__WHAT YOU SHOULD DO__.
Check each line of the listing below for the string "click", and copy the ones that have it.

__DATA RECORDS__.
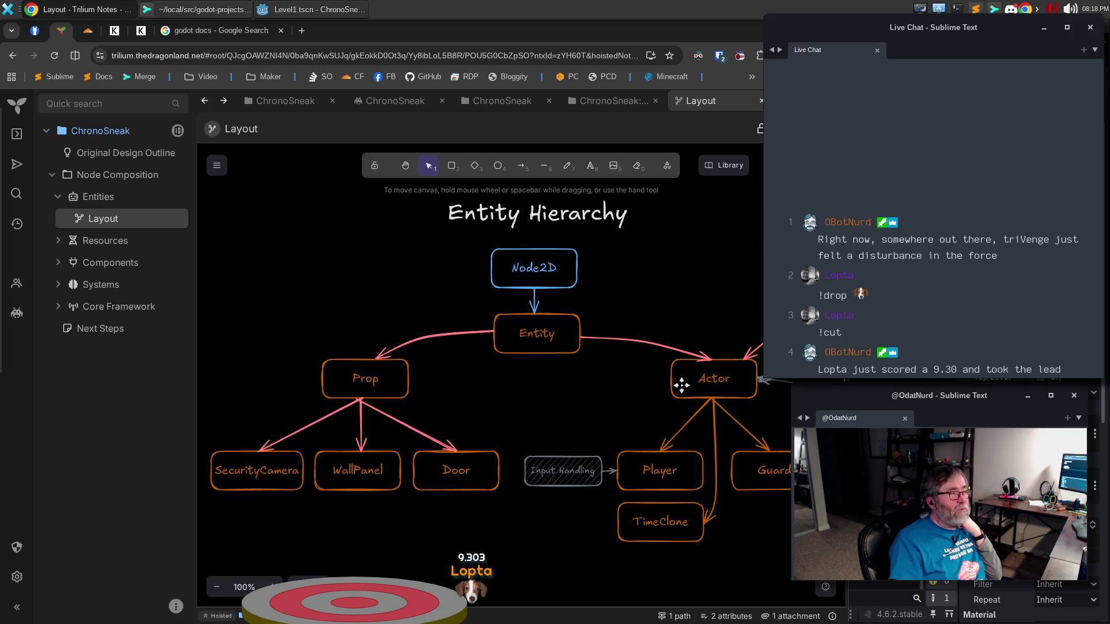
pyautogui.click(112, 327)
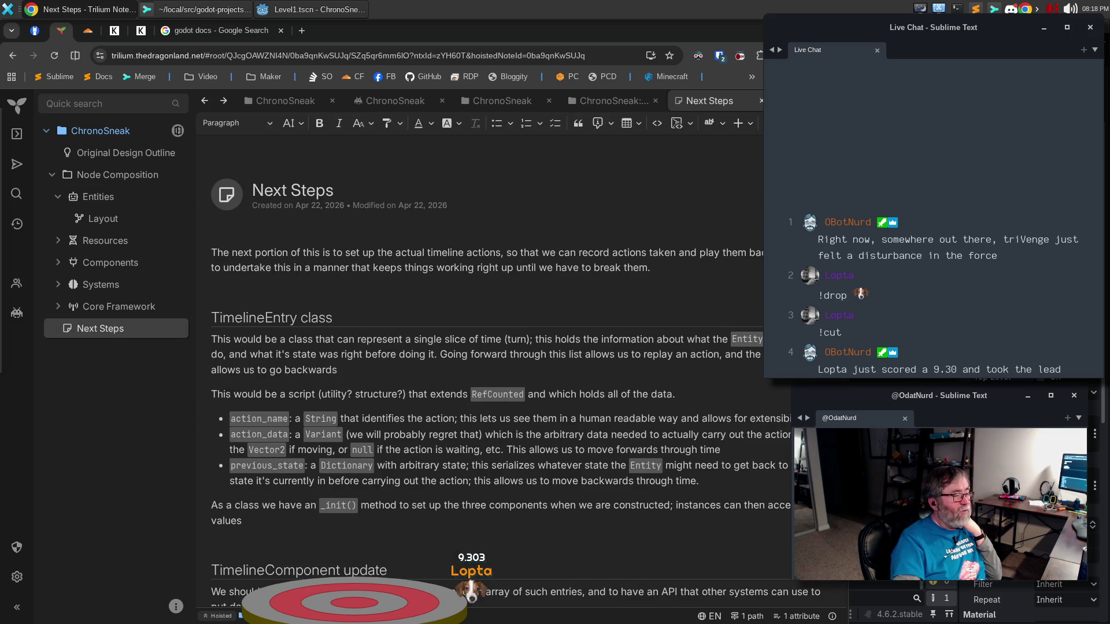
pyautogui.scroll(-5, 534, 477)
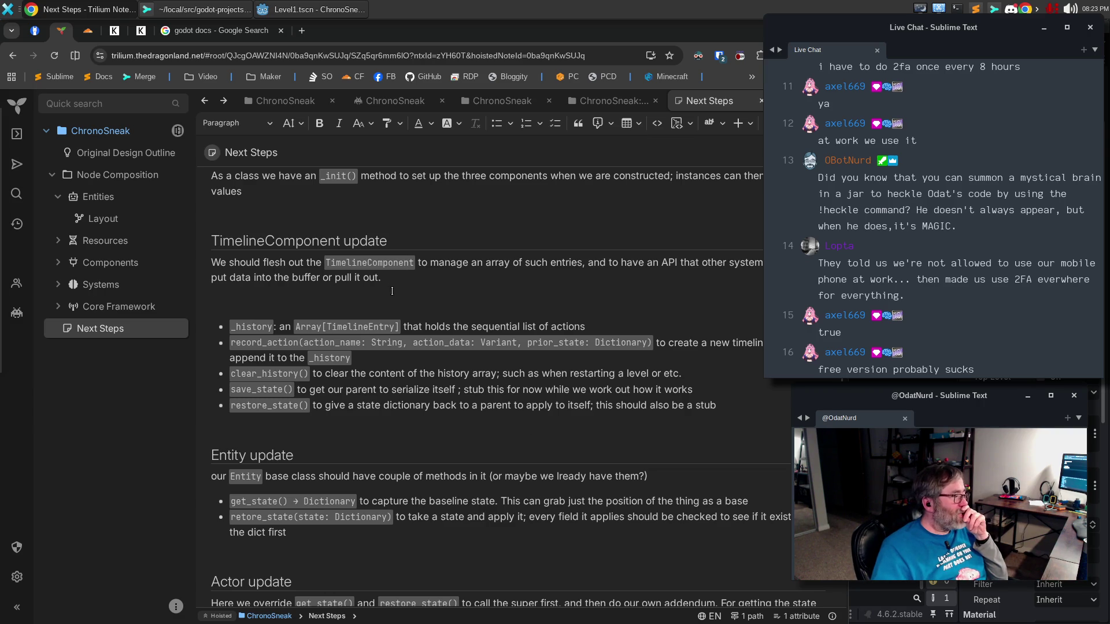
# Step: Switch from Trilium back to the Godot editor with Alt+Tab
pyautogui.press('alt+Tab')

...

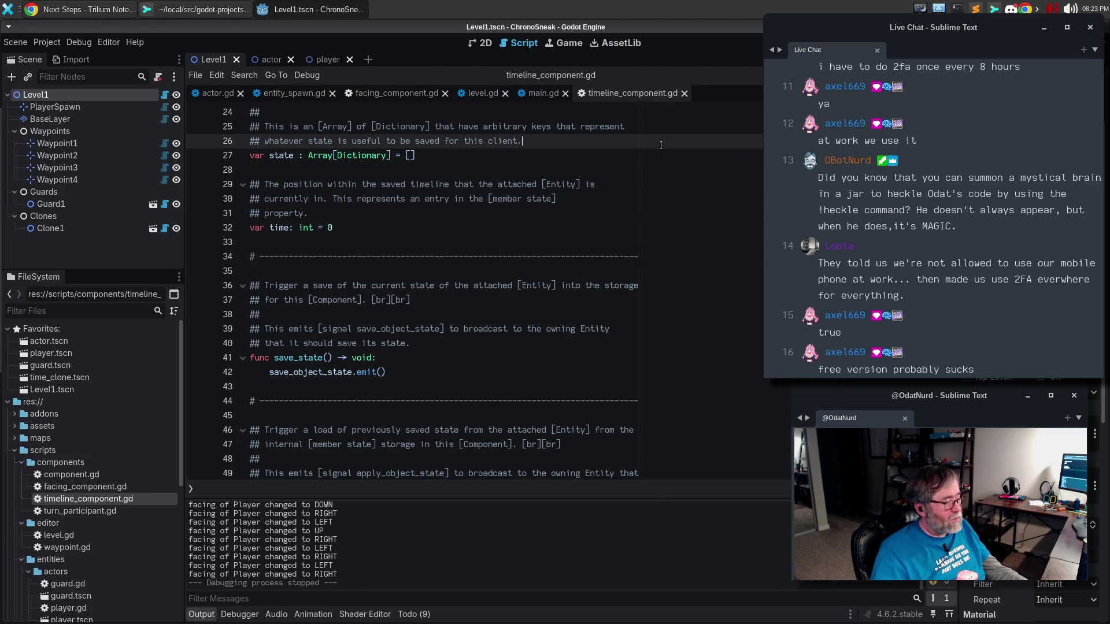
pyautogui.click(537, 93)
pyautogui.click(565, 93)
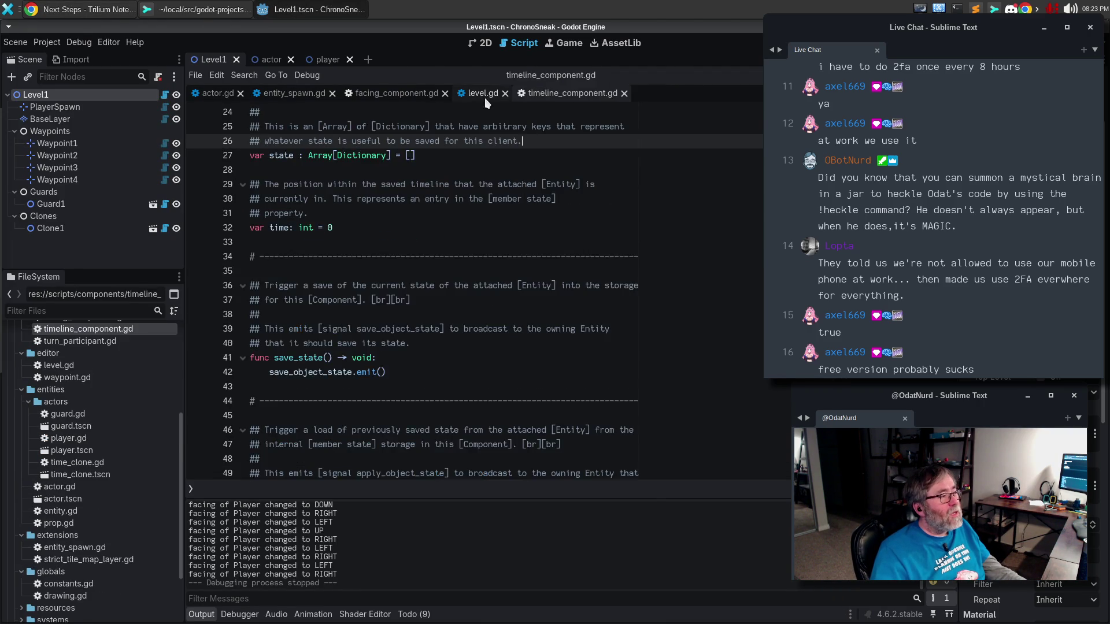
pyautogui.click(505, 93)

__REPLY__.
pyautogui.click(112, 327)
pyautogui.click(537, 93)
pyautogui.click(565, 93)
pyautogui.click(505, 93)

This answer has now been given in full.